Even amid the controversy, Americans still support deportations — Trump’s main electoral pitch.
Polling from a week ago ⤵️
An @AP piece perfectly captures it. How can you ask whether the American people “will stand by” Trump’s deportations without mentioning that they’ve said that they do?
There’s more ink dedicated to Jan 6th than what Americans want for immigration policy.
How is this journalism?
We saw a similar sleight of hand from @washingtonpost, who claimed it was “Trump allies” working “to convince Americans that the issue of undocumented immigration demands aggressive action.”
The polling makes clear that Americans are *already convinced* of this need.
That fact also appeared lost at @USATODAY.
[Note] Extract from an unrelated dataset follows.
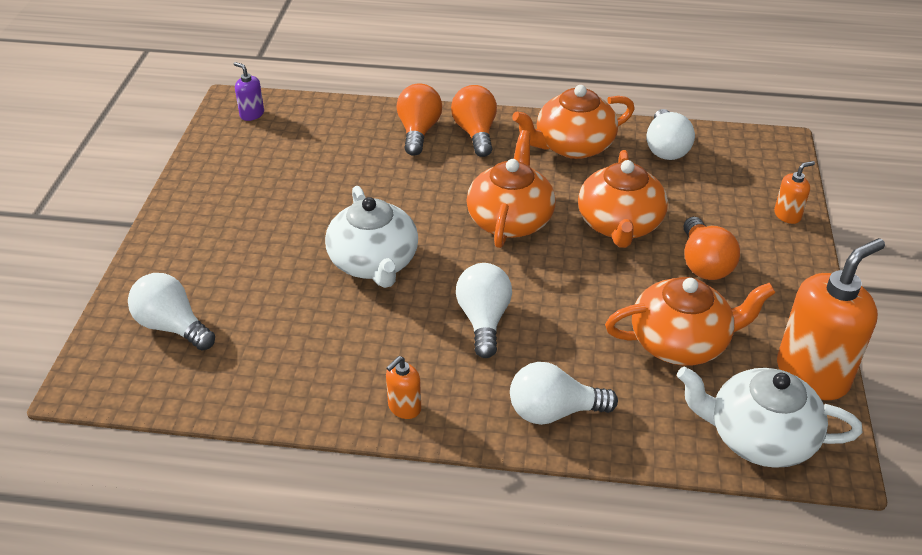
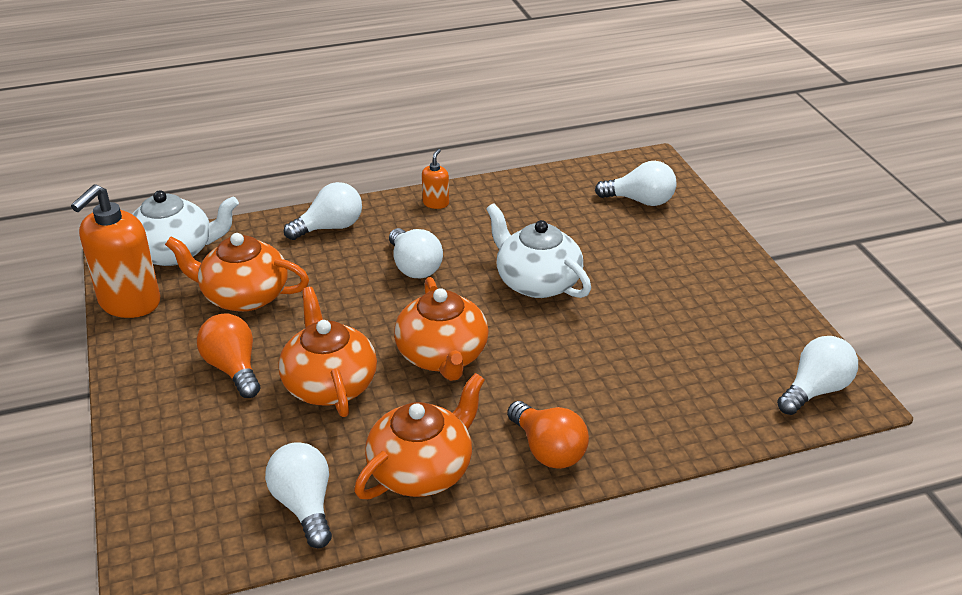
camera: 155 degrees right, 5 degrees down
(252, 114) = (815, 390): purple soap dispenser -> white light bulb
(418, 132) = (614, 429): orange light bulb -> none
(681, 342) = (244, 296): orange teapot -> orange teapot turned 45 degrees clockwise
(787, 215) = (143, 453): orange soap dispenser -> none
The issue isn’t whether or not a 30 year old protestor, the graffiti left behind, or Democratic electeds think Trump’s response is “overblown.”
It’s whether or not Americans want to see Trump’s deportations enacted.
And the deceptive reporting didn’t end there.
The “mostly peaceful” descriptor of facially not peaceful protests, so common in 2020, made a return.
Just a few examples from @CBSNews, @USATODAY, @nytimes (“largely”), and an “overwhelmingly peaceful” from @KamalaHarris.
Right.
The new term, courtesy of another @nytimes piece, is “muted protests.”
How much vandalism do you need for a protest to not be “muted”? H/t @SteveGuest
But where the coverage really bends to the preposterous is in the suggestion that this is our latest descent into authoritarianism — a talking point of Gov. Newsom and the Left.
Supporting federal efforts to remove people here illegally doesn’t smack of dictatorship to me, @CNN.
There was more from @CNN — this all was “a prospect that is troubling in a democratic society.”
These aren’t opinion pieces, mind you, but reported ones. They weren’t alone.
Or take this one from @CNN, which relied on “experts” to make the case that Trump’s move was “dangerous.”
The “experts” are mostly just one CNN talking head, a former Obama DHS appointee, who objected to Trump’s move.
“Experts say” journalism at its finest.
At @nytimes, we got comparisons to the famously democratic Mozambique, and the assertion that such moves — experts, here again, assured us — can be “openings for authoritarians to erode democratic checks.”
Remember @BuzzFeed?
Simply because a governor gives a spicy statement doesn’t mean it should be your headline, @nytimes, @USATODAY, @thedailybeast, @newrepublic
If history is any guide, it’s unlikely the American people agree with the media on the “authoritarian” suggestion.
You may remember in 2020, when @TomCottonAR suggested the national guard be deployed amid rioting in DC, Americans agreed—even if the press objected.
All the press needs to do is cover the facts. That’s their job. Report what’s happening.
The editorializing in support of a political movement, from the supposedly neutral ‘defenders of democracy,’ doesn’t serve that.
And if they media is going to use supposed public opposition as a cudgel against a policy, they should at least mention that they public has repeatedly said they stand behind the policy, as they do on deportations.
For more on the “mostly peaceful” nonsense watch this supercut from @tomselliott
@tomselliott If the media hopes to ever regain the trust of the American people — a score on which they aren’t doing well — they need to stop acting like advocates, and start behaving like journalists.